An exact repetition of the data below, without images, is the expected answer.

------------------------------------------------------------------------

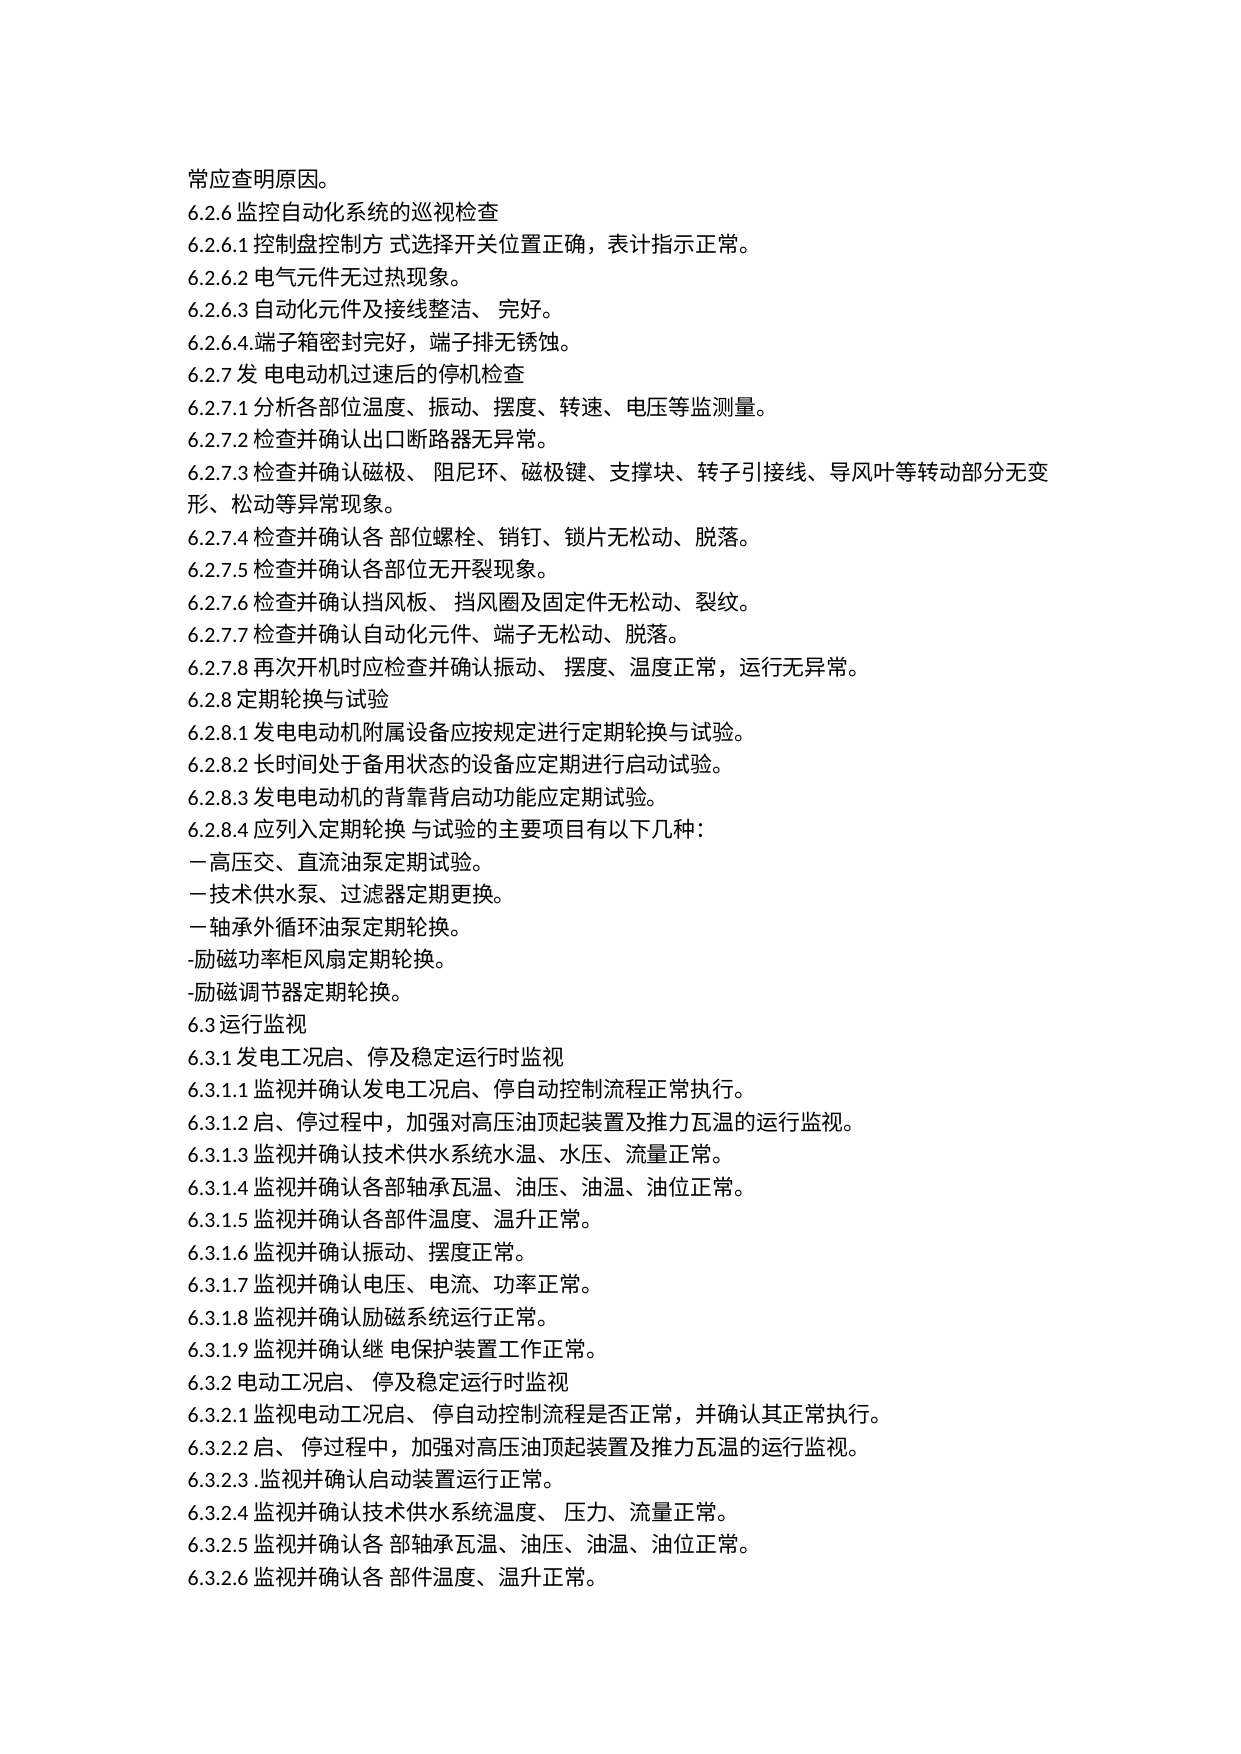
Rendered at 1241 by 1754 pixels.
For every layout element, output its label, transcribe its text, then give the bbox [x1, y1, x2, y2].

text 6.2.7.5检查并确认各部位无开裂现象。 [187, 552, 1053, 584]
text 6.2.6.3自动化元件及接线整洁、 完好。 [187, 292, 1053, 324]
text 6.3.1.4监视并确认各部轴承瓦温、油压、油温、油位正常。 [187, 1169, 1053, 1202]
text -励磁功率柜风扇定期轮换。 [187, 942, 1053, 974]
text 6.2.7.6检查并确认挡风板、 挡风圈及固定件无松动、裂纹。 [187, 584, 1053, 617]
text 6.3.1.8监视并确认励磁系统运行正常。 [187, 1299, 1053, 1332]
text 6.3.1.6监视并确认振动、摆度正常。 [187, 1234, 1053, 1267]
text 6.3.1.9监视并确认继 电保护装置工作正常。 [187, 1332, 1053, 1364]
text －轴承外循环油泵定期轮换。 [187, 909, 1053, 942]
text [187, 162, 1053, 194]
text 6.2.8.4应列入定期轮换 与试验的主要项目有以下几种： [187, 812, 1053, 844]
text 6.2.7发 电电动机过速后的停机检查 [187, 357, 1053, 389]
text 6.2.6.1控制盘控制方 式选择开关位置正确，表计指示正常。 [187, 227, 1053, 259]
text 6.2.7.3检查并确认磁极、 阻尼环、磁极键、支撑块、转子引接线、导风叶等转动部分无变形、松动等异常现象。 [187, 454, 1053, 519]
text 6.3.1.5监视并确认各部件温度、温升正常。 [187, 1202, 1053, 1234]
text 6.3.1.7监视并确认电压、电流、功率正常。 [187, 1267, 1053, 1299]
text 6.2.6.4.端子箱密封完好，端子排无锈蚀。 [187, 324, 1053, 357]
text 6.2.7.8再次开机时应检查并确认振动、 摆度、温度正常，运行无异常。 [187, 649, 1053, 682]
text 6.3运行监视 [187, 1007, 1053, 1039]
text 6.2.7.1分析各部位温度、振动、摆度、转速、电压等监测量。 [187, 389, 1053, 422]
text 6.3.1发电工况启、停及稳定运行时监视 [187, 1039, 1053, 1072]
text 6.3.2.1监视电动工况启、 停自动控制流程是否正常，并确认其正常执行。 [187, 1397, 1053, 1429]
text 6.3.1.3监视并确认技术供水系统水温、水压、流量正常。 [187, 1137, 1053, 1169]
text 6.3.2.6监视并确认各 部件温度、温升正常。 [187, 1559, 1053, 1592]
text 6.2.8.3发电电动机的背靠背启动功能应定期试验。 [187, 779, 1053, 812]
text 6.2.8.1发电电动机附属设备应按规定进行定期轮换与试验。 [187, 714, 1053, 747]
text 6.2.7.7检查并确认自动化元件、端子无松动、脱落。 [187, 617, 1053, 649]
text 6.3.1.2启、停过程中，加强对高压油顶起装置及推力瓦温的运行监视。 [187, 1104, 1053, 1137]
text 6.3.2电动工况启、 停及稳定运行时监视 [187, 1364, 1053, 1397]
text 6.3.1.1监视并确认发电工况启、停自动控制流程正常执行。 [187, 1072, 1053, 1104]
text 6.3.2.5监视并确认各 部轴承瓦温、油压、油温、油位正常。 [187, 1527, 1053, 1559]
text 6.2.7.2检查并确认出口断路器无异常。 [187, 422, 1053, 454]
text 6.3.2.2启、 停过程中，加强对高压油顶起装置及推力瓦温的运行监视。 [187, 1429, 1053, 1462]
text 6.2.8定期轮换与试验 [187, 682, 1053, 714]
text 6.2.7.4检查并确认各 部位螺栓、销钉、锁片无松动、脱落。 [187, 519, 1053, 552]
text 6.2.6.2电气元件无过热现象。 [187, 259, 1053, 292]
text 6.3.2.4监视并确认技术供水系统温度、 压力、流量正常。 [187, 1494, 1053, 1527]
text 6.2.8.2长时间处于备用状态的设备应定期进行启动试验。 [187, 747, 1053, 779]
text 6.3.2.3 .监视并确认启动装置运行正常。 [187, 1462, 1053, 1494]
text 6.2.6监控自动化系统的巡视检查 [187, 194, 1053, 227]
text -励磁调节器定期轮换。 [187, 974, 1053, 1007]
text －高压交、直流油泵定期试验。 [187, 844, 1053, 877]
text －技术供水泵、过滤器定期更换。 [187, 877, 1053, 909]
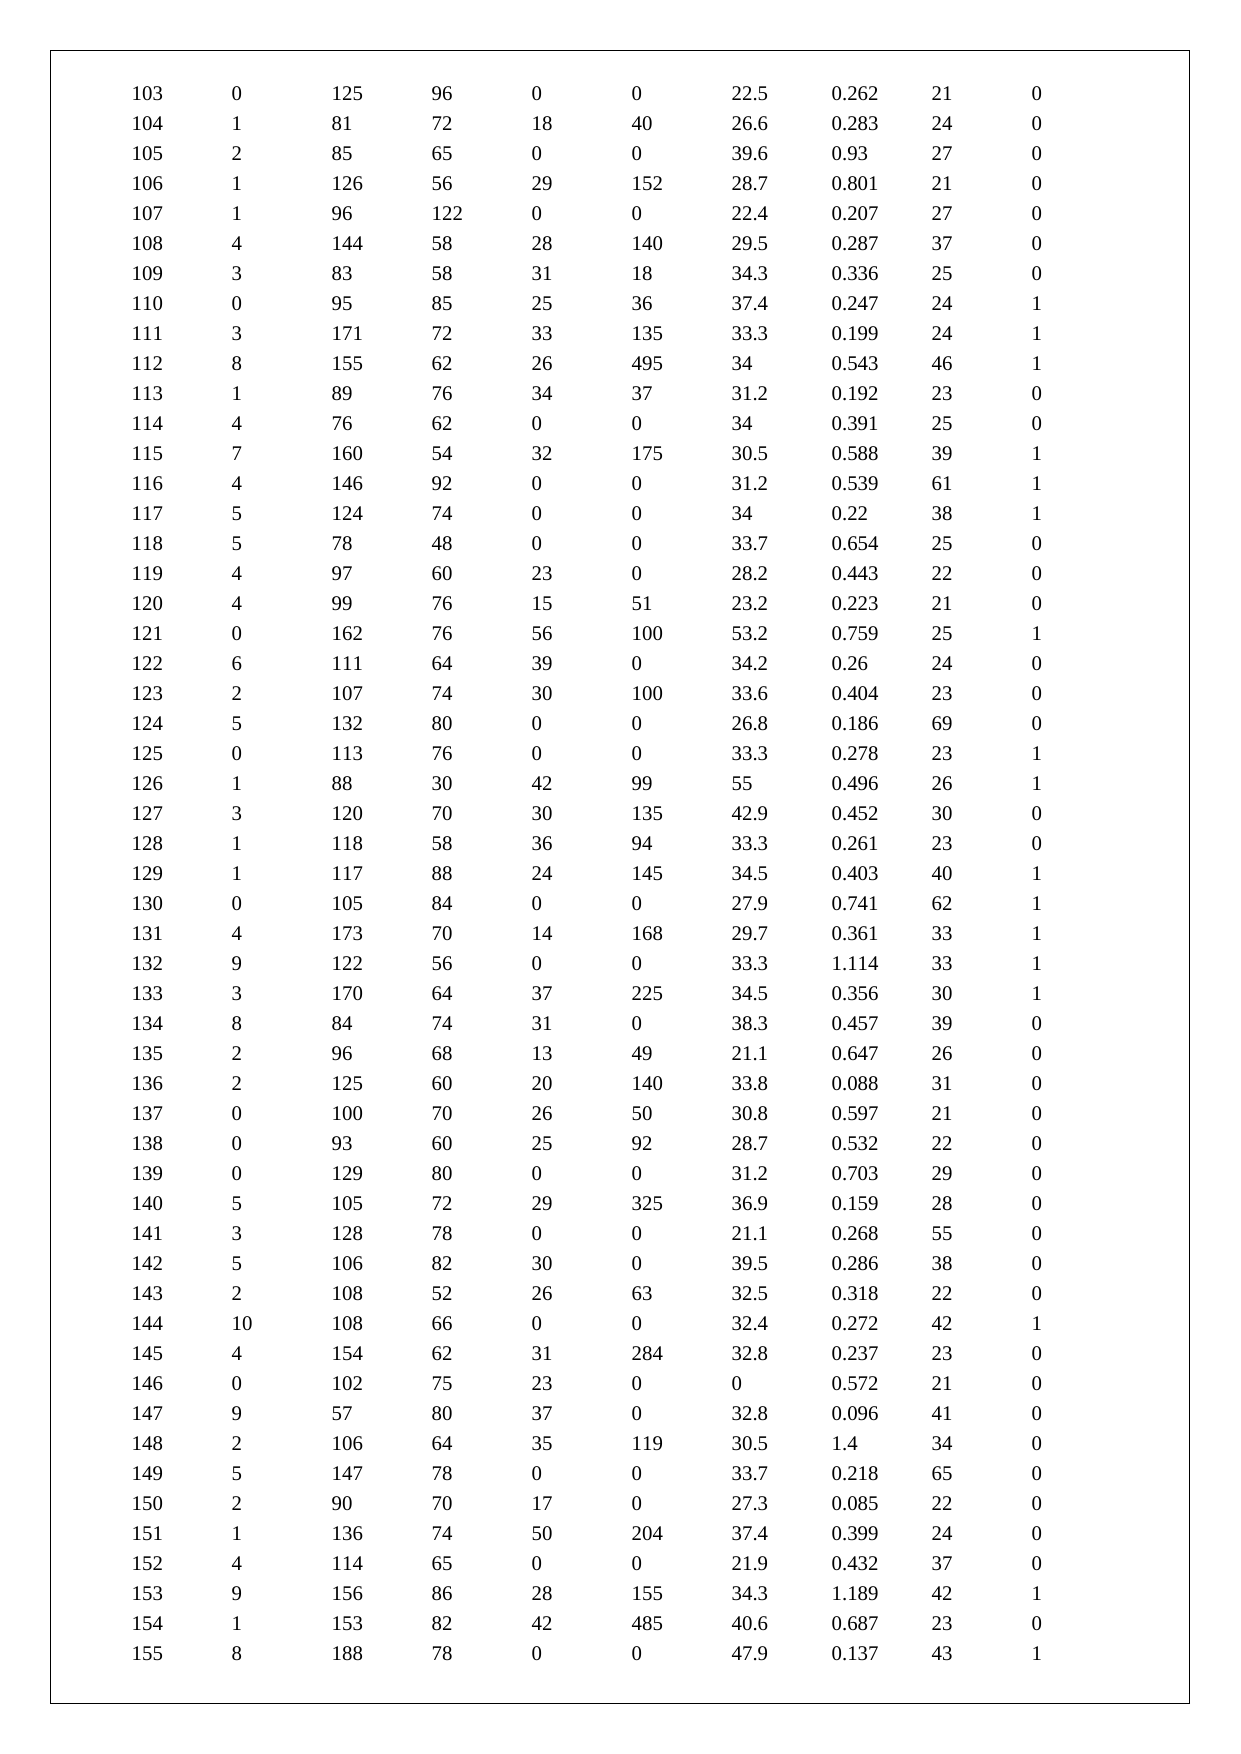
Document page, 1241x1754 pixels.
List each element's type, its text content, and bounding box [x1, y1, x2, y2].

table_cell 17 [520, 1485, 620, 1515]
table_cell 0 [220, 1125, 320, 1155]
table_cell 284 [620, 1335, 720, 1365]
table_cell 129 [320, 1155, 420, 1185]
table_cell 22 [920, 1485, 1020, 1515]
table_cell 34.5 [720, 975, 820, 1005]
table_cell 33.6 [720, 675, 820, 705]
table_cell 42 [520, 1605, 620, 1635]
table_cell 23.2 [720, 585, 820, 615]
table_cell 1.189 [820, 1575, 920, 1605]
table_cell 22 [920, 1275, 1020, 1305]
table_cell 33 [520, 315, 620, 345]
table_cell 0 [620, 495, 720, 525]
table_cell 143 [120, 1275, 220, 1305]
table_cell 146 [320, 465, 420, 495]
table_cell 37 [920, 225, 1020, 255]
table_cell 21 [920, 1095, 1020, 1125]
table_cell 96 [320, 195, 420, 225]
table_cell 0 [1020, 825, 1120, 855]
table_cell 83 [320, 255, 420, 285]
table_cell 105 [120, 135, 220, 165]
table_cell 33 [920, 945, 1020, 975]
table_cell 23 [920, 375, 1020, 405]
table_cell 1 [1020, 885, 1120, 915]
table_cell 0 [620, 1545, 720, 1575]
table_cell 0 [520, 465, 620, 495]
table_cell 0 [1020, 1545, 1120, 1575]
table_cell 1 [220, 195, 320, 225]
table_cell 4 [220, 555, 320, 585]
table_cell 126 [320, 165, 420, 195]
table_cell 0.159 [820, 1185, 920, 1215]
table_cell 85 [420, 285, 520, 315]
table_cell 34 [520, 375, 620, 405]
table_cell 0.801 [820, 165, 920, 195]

------------------------------------------------------------------------

▶ REPLY
Rendered at 1241 by 1754 pixels.
For every layout element, output its label, transcribe its text, then give the bbox [x1, y1, x2, y2].

text 6.2.7.5检查并确认各部位无开裂现象。 [187, 552, 1053, 584]
text 6.2.6.3自动化元件及接线整洁、 完好。 [187, 292, 1053, 324]
text 6.3.1.4监视并确认各部轴承瓦温、油压、油温、油位正常。 [187, 1169, 1053, 1202]
text -励磁功率柜风扇定期轮换。 [187, 942, 1053, 974]
text 6.2.7.6检查并确认挡风板、 挡风圈及固定件无松动、裂纹。 [187, 584, 1053, 617]
text 6.3.1.8监视并确认励磁系统运行正常。 [187, 1299, 1053, 1332]
text 6.3.1.6监视并确认振动、摆度正常。 [187, 1234, 1053, 1267]
text 6.3.1.9监视并确认继 电保护装置工作正常。 [187, 1332, 1053, 1364]
text －轴承外循环油泵定期轮换。 [187, 909, 1053, 942]
text [187, 162, 1053, 194]
text 6.2.8.4应列入定期轮换 与试验的主要项目有以下几种： [187, 812, 1053, 844]
text 6.2.7发 电电动机过速后的停机检查 [187, 357, 1053, 389]
text 6.2.6.1控制盘控制方 式选择开关位置正确，表计指示正常。 [187, 227, 1053, 259]
text 6.2.7.3检查并确认磁极、 阻尼环、磁极键、支撑块、转子引接线、导风叶等转动部分无变形、松动等异常现象。 [187, 454, 1053, 519]
text 6.3.1.5监视并确认各部件温度、温升正常。 [187, 1202, 1053, 1234]
text 6.3.1.7监视并确认电压、电流、功率正常。 [187, 1267, 1053, 1299]
text 6.2.6.4.端子箱密封完好，端子排无锈蚀。 [187, 324, 1053, 357]
text 6.2.7.8再次开机时应检查并确认振动、 摆度、温度正常，运行无异常。 [187, 649, 1053, 682]
text 6.3运行监视 [187, 1007, 1053, 1039]
text 6.2.7.1分析各部位温度、振动、摆度、转速、电压等监测量。 [187, 389, 1053, 422]
text 6.3.1发电工况启、停及稳定运行时监视 [187, 1039, 1053, 1072]
text 6.3.2.1监视电动工况启、 停自动控制流程是否正常，并确认其正常执行。 [187, 1397, 1053, 1429]
text 6.3.1.3监视并确认技术供水系统水温、水压、流量正常。 [187, 1137, 1053, 1169]
text 6.3.2.6监视并确认各 部件温度、温升正常。 [187, 1559, 1053, 1592]
text 6.2.8.3发电电动机的背靠背启动功能应定期试验。 [187, 779, 1053, 812]
text 6.2.8.1发电电动机附属设备应按规定进行定期轮换与试验。 [187, 714, 1053, 747]
text 6.2.7.7检查并确认自动化元件、端子无松动、脱落。 [187, 617, 1053, 649]
text 6.3.1.2启、停过程中，加强对高压油顶起装置及推力瓦温的运行监视。 [187, 1104, 1053, 1137]
text 6.3.2电动工况启、 停及稳定运行时监视 [187, 1364, 1053, 1397]
text 6.3.1.1监视并确认发电工况启、停自动控制流程正常执行。 [187, 1072, 1053, 1104]
text 6.3.2.5监视并确认各 部轴承瓦温、油压、油温、油位正常。 [187, 1527, 1053, 1559]
text 6.2.7.2检查并确认出口断路器无异常。 [187, 422, 1053, 454]
text 6.3.2.2启、 停过程中，加强对高压油顶起装置及推力瓦温的运行监视。 [187, 1429, 1053, 1462]
text 6.2.8定期轮换与试验 [187, 682, 1053, 714]
text 6.2.7.4检查并确认各 部位螺栓、销钉、锁片无松动、脱落。 [187, 519, 1053, 552]
text 6.2.6.2电气元件无过热现象。 [187, 259, 1053, 292]
text 6.3.2.4监视并确认技术供水系统温度、 压力、流量正常。 [187, 1494, 1053, 1527]
text 6.2.8.2长时间处于备用状态的设备应定期进行启动试验。 [187, 747, 1053, 779]
text 6.3.2.3 .监视并确认启动装置运行正常。 [187, 1462, 1053, 1494]
text 6.2.6监控自动化系统的巡视检查 [187, 194, 1053, 227]
text -励磁调节器定期轮换。 [187, 974, 1053, 1007]
text －高压交、直流油泵定期试验。 [187, 844, 1053, 877]
text －技术供水泵、过滤器定期更换。 [187, 877, 1053, 909]
Document page, 1241x1754 pixels.
List each element's type, its text content, and bounding box [x1, y1, x2, y2].

table_cell 17 [520, 1485, 620, 1515]
table_cell 0 [220, 1125, 320, 1155]
table_cell 284 [620, 1335, 720, 1365]
table_cell 129 [320, 1155, 420, 1185]
table_cell 22 [920, 1485, 1020, 1515]
table_cell 34.5 [720, 975, 820, 1005]
table_cell 33.6 [720, 675, 820, 705]
table_cell 42 [520, 1605, 620, 1635]
table_cell 23.2 [720, 585, 820, 615]
table_cell 1.189 [820, 1575, 920, 1605]
table_cell 22 [920, 1275, 1020, 1305]
table_cell 33 [520, 315, 620, 345]
table_cell 0 [620, 495, 720, 525]
table_cell 143 [120, 1275, 220, 1305]
table_cell 146 [320, 465, 420, 495]
table_cell 37 [920, 225, 1020, 255]
table_cell 21 [920, 1095, 1020, 1125]
table_cell 96 [320, 195, 420, 225]
table_cell 0 [1020, 825, 1120, 855]
table_cell 83 [320, 255, 420, 285]
table_cell 105 [120, 135, 220, 165]
table_cell 33 [920, 945, 1020, 975]
table_cell 23 [920, 375, 1020, 405]
table_cell 1 [1020, 885, 1120, 915]
table_cell 0 [620, 1545, 720, 1575]
table_cell 0 [520, 465, 620, 495]
table_cell 0 [1020, 1545, 1120, 1575]
table_cell 1 [220, 195, 320, 225]
table_cell 4 [220, 555, 320, 585]
table_cell 126 [320, 165, 420, 195]
table_cell 0.159 [820, 1185, 920, 1215]
table_cell 85 [420, 285, 520, 315]
table_cell 34 [520, 375, 620, 405]
table_cell 0.801 [820, 165, 920, 195]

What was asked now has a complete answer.